**Work instructions**
Retype exactly the span of lines below from the one with "left wrist: (3, 79)" through the one with "left shoulder: (240, 324)". Do not include pictures.

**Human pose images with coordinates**
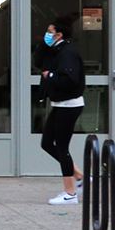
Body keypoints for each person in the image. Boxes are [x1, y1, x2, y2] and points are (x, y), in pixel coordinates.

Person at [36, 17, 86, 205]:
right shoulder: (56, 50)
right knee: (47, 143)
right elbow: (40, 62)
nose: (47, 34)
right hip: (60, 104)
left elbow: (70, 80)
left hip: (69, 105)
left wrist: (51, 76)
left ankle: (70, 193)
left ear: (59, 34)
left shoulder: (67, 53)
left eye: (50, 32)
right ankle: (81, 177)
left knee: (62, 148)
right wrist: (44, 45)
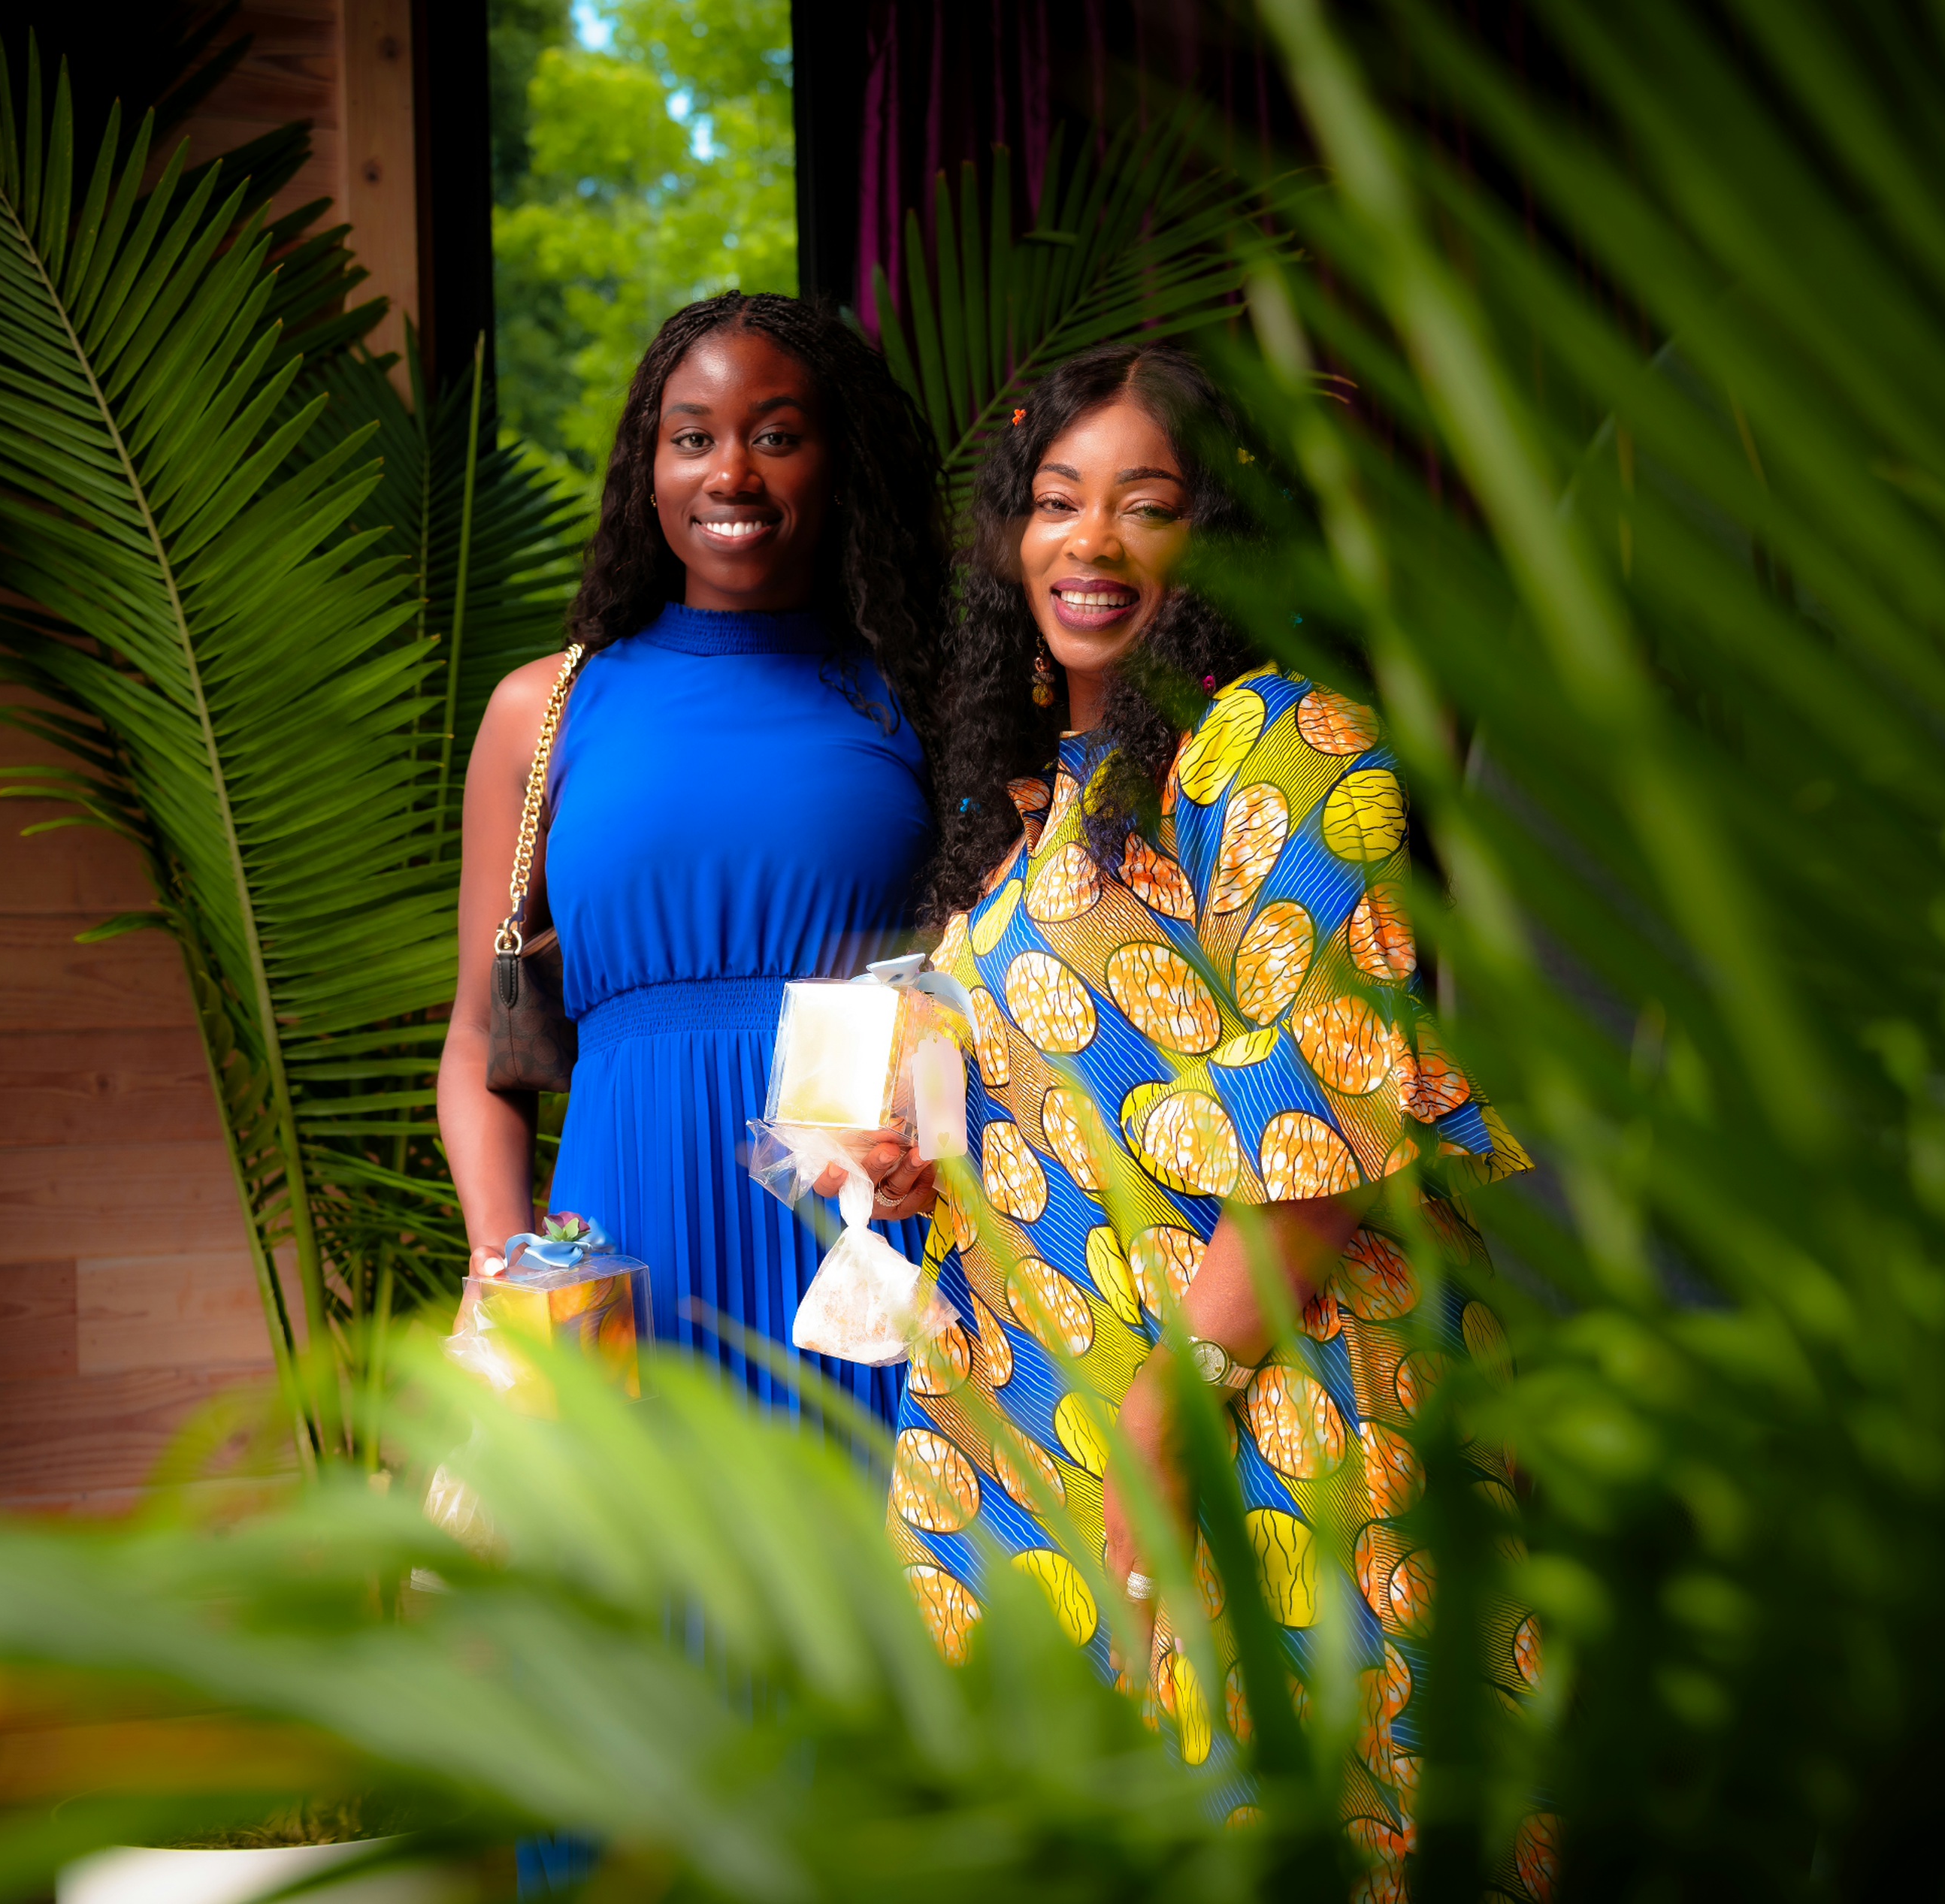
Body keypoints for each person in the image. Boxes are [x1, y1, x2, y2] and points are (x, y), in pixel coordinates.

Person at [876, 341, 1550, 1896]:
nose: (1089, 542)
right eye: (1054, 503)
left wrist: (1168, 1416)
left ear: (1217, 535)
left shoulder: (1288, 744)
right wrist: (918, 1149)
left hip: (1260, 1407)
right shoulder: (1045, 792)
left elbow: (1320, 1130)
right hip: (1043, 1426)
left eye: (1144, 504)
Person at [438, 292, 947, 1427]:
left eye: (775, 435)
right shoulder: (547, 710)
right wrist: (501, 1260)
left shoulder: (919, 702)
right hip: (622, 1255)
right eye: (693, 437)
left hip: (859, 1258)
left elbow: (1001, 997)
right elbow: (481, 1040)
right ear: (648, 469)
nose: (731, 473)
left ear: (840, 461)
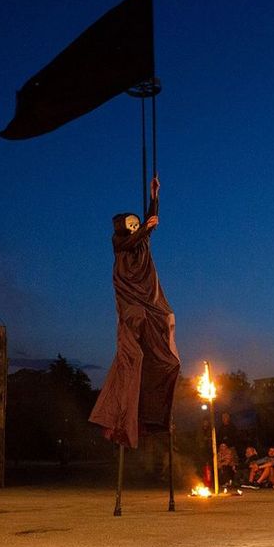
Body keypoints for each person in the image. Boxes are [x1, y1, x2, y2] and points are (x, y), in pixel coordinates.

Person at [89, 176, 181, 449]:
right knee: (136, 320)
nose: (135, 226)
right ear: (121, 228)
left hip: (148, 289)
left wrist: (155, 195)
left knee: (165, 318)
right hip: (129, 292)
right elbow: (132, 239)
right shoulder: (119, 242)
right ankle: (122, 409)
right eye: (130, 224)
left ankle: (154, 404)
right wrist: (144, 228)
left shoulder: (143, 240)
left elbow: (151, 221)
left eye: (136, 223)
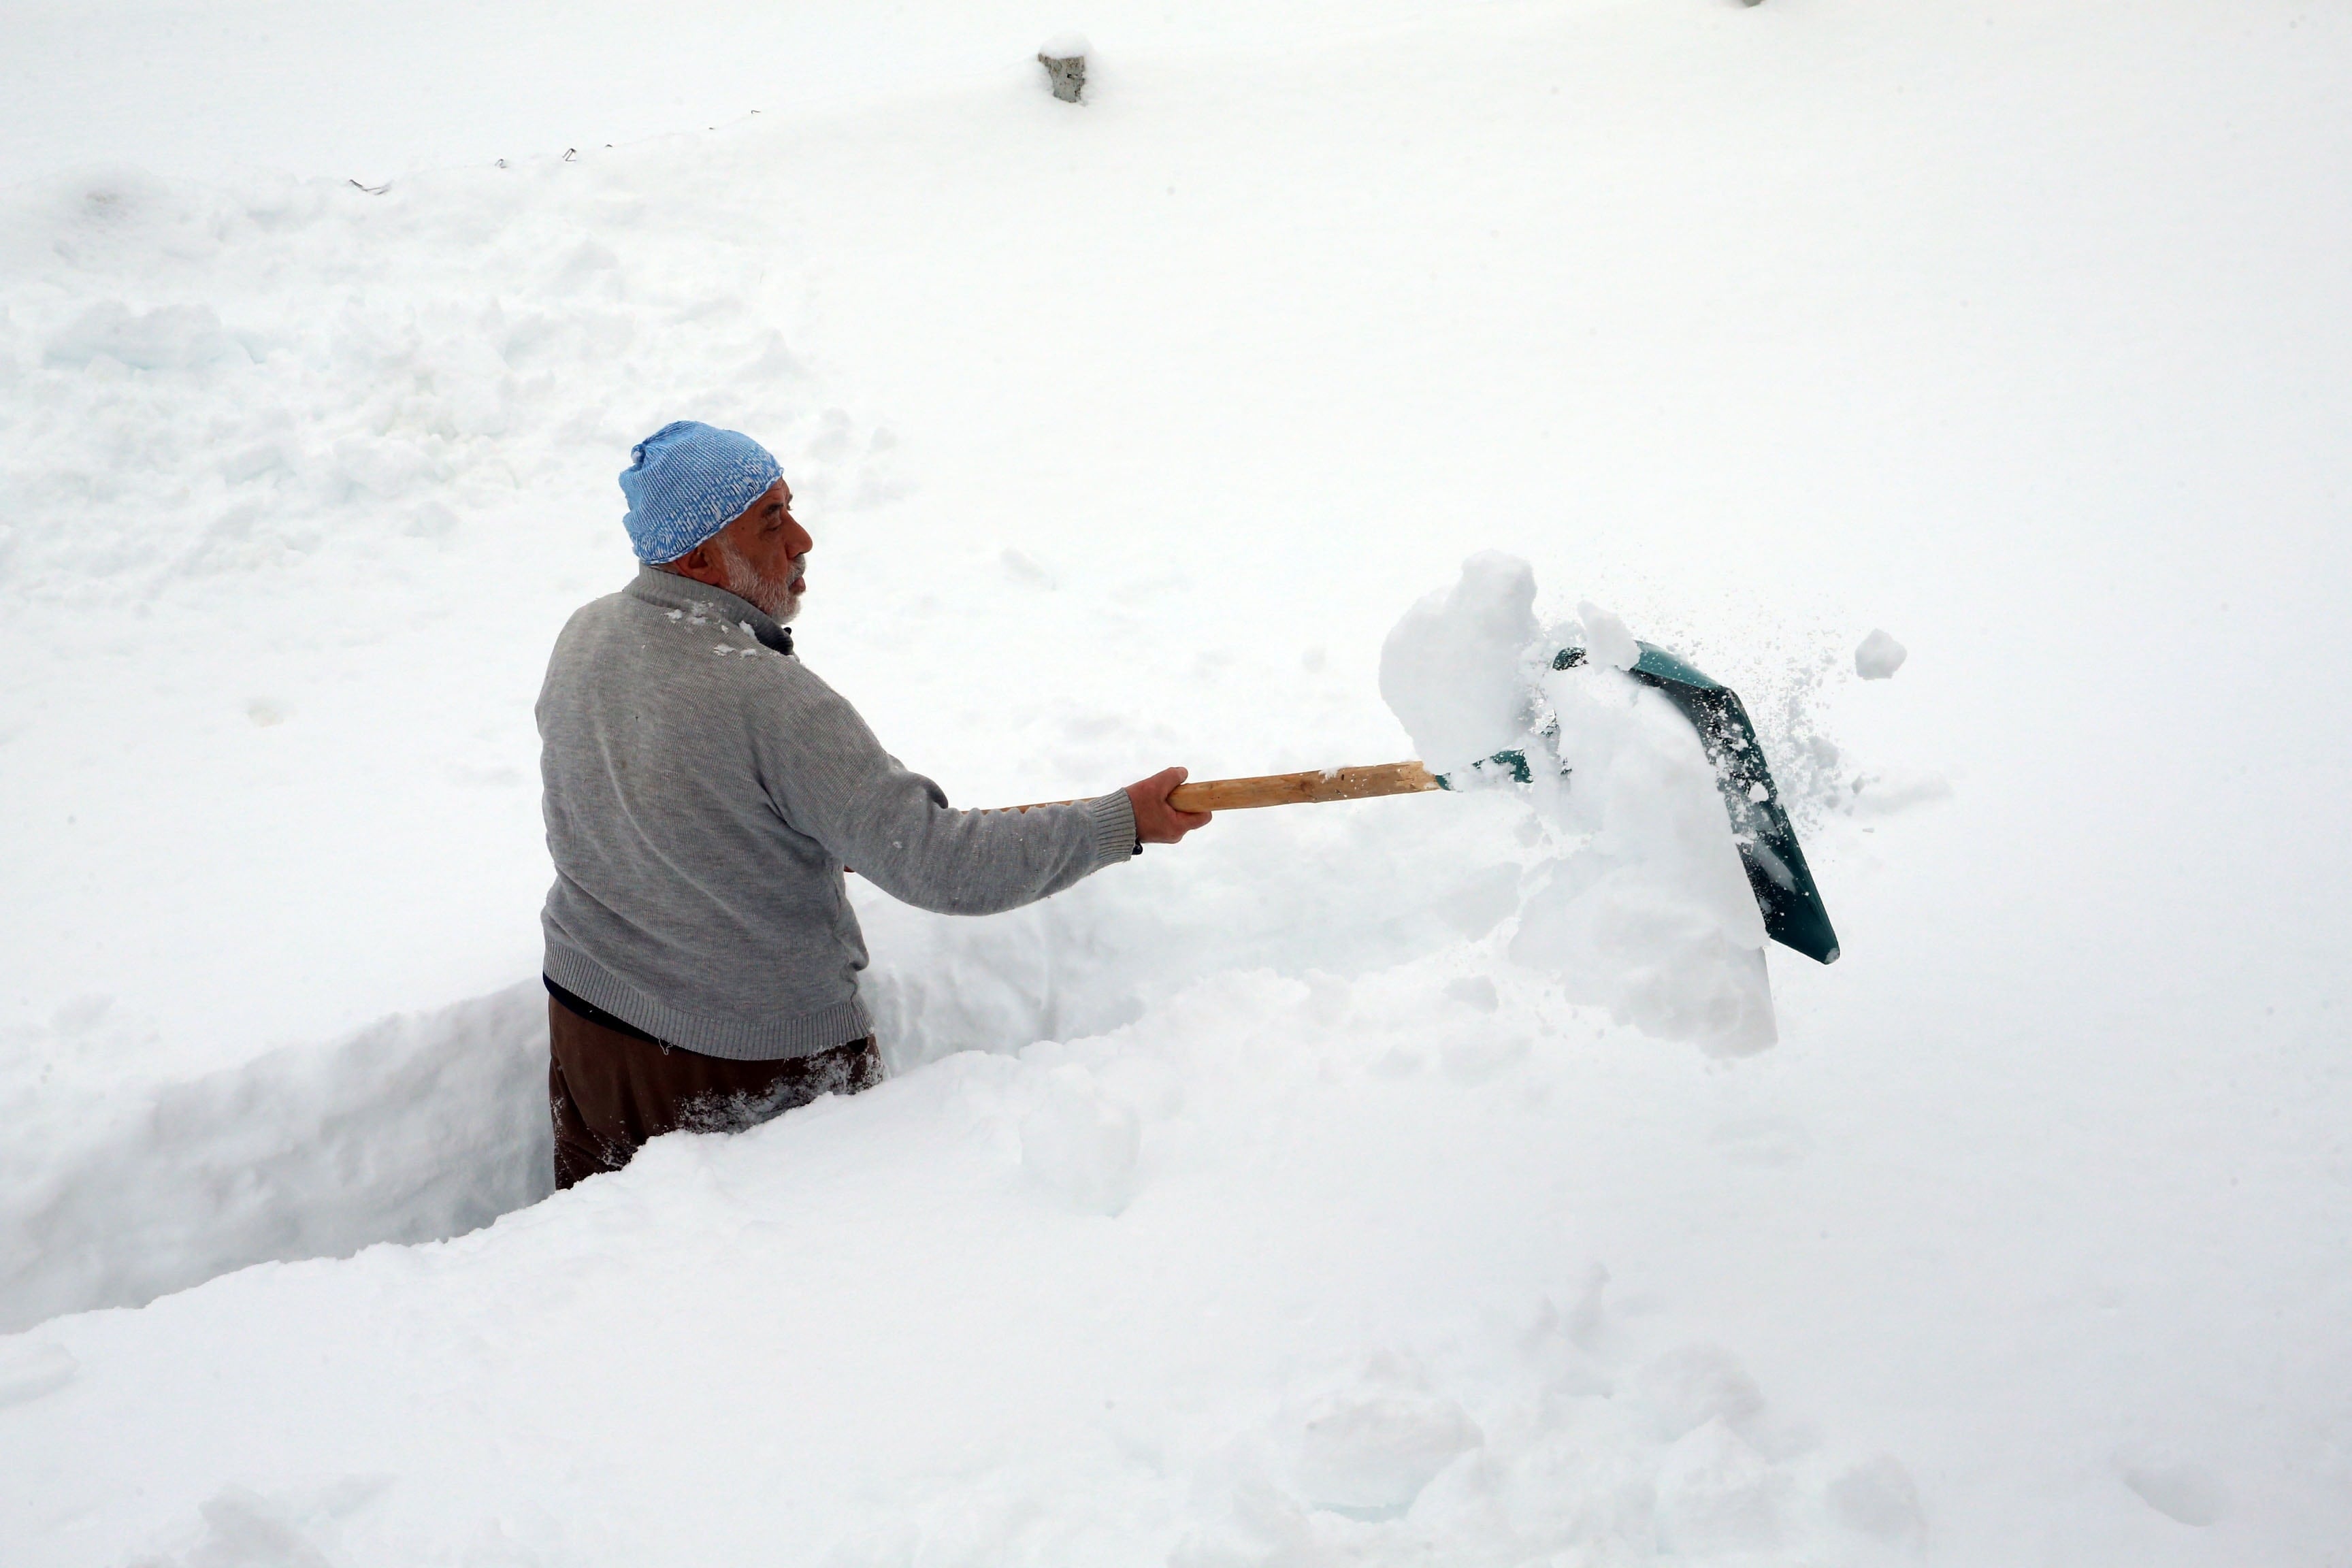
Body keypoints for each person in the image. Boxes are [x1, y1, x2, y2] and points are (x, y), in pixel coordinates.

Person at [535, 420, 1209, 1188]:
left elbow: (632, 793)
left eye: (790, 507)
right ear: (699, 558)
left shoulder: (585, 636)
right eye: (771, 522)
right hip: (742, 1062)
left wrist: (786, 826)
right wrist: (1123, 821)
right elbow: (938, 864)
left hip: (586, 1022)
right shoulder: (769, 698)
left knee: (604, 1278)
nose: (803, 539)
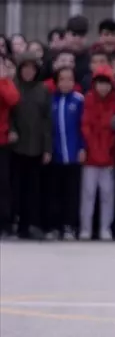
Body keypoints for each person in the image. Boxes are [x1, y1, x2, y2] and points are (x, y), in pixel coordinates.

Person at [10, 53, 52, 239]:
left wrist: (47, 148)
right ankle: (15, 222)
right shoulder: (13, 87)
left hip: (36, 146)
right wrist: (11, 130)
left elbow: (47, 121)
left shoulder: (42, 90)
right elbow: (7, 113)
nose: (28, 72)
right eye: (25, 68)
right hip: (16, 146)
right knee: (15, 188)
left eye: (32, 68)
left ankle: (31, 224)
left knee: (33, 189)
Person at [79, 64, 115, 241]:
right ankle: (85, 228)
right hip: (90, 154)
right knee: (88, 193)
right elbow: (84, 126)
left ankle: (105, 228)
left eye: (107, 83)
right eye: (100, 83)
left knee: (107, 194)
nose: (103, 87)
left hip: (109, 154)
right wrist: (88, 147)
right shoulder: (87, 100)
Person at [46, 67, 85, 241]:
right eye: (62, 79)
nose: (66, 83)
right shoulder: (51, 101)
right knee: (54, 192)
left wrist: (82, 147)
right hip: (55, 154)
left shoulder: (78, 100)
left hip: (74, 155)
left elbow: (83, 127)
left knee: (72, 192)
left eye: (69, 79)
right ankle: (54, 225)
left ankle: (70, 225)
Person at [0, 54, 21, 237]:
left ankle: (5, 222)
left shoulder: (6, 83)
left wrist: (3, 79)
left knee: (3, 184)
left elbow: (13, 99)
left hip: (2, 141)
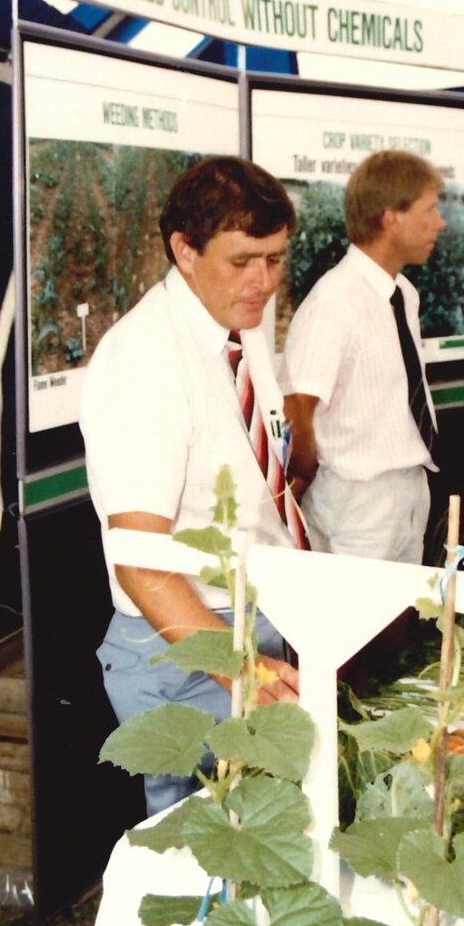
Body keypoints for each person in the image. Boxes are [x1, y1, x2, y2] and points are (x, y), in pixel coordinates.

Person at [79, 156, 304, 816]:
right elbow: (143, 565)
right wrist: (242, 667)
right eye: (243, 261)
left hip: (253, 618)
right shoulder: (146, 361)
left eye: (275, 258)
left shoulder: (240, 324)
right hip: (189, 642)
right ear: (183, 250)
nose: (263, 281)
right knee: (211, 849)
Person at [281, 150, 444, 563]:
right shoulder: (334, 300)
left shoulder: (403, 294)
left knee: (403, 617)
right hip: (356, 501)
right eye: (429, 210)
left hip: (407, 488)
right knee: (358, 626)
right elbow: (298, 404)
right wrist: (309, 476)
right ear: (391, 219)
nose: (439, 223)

**Solution**
left wrist: (3, 79)
left knee: (3, 184)
left elbow: (13, 99)
left hip: (2, 141)
Body keypoints for each person in the image. Boxes are [x1, y1, x2, y2] and points are (x, y), in pixel coordinates.

Person at [79, 156, 304, 816]:
right elbow: (143, 565)
right wrist: (242, 667)
right eye: (243, 261)
left hip: (253, 618)
right shoulder: (146, 361)
left eye: (275, 258)
left shoulder: (240, 324)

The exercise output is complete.